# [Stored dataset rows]
** start **
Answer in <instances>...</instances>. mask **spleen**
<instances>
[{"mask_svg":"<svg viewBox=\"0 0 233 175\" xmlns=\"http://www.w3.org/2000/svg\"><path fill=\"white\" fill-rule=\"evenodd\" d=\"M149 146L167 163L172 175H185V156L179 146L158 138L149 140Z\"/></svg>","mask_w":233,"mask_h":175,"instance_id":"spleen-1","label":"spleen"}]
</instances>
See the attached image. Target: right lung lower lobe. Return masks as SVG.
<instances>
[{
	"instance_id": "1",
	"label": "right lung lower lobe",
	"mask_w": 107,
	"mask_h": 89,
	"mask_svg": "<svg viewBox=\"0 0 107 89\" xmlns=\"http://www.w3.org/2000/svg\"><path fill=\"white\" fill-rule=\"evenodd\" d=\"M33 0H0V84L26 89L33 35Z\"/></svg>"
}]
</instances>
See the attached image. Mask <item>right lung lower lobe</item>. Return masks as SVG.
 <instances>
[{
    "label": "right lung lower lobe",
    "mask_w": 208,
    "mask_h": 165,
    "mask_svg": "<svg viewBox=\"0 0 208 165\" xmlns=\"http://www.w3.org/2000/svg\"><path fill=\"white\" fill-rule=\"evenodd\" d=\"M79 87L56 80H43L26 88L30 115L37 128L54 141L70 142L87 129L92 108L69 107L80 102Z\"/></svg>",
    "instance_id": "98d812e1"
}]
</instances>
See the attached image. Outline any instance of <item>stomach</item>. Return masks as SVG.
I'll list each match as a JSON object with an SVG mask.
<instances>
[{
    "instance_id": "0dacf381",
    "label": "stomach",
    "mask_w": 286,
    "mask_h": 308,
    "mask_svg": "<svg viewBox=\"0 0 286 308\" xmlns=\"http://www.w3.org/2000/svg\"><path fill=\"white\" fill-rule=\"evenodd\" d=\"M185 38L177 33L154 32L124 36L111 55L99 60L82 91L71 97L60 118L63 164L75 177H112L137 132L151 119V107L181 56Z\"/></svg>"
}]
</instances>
** end **
Copy each of the rows above character for character, without altering anything.

Answer in <instances>...</instances>. mask **spleen**
<instances>
[{"mask_svg":"<svg viewBox=\"0 0 233 175\" xmlns=\"http://www.w3.org/2000/svg\"><path fill=\"white\" fill-rule=\"evenodd\" d=\"M149 146L167 163L172 175H185V156L179 146L158 138L149 140Z\"/></svg>","mask_w":233,"mask_h":175,"instance_id":"spleen-1","label":"spleen"}]
</instances>
See the attached image. Target: right lung lower lobe. Return masks as SVG.
<instances>
[{
	"instance_id": "1",
	"label": "right lung lower lobe",
	"mask_w": 107,
	"mask_h": 89,
	"mask_svg": "<svg viewBox=\"0 0 107 89\" xmlns=\"http://www.w3.org/2000/svg\"><path fill=\"white\" fill-rule=\"evenodd\" d=\"M33 0H0V84L26 89L33 35Z\"/></svg>"
}]
</instances>
See the attached image. Mask <item>right lung lower lobe</item>. Return masks as SVG.
 <instances>
[{
    "label": "right lung lower lobe",
    "mask_w": 208,
    "mask_h": 165,
    "mask_svg": "<svg viewBox=\"0 0 208 165\" xmlns=\"http://www.w3.org/2000/svg\"><path fill=\"white\" fill-rule=\"evenodd\" d=\"M79 87L56 80H43L26 88L30 115L37 128L54 141L70 142L87 129L92 108L69 107L80 102Z\"/></svg>",
    "instance_id": "98d812e1"
}]
</instances>
See the attached image. Outline any instance of <item>stomach</item>. Return masks as SVG.
I'll list each match as a JSON object with an SVG mask.
<instances>
[{
    "instance_id": "0dacf381",
    "label": "stomach",
    "mask_w": 286,
    "mask_h": 308,
    "mask_svg": "<svg viewBox=\"0 0 286 308\" xmlns=\"http://www.w3.org/2000/svg\"><path fill=\"white\" fill-rule=\"evenodd\" d=\"M185 38L177 33L154 32L124 36L111 55L99 60L82 91L71 97L60 118L63 164L75 177H112L137 132L151 119V107L181 56Z\"/></svg>"
}]
</instances>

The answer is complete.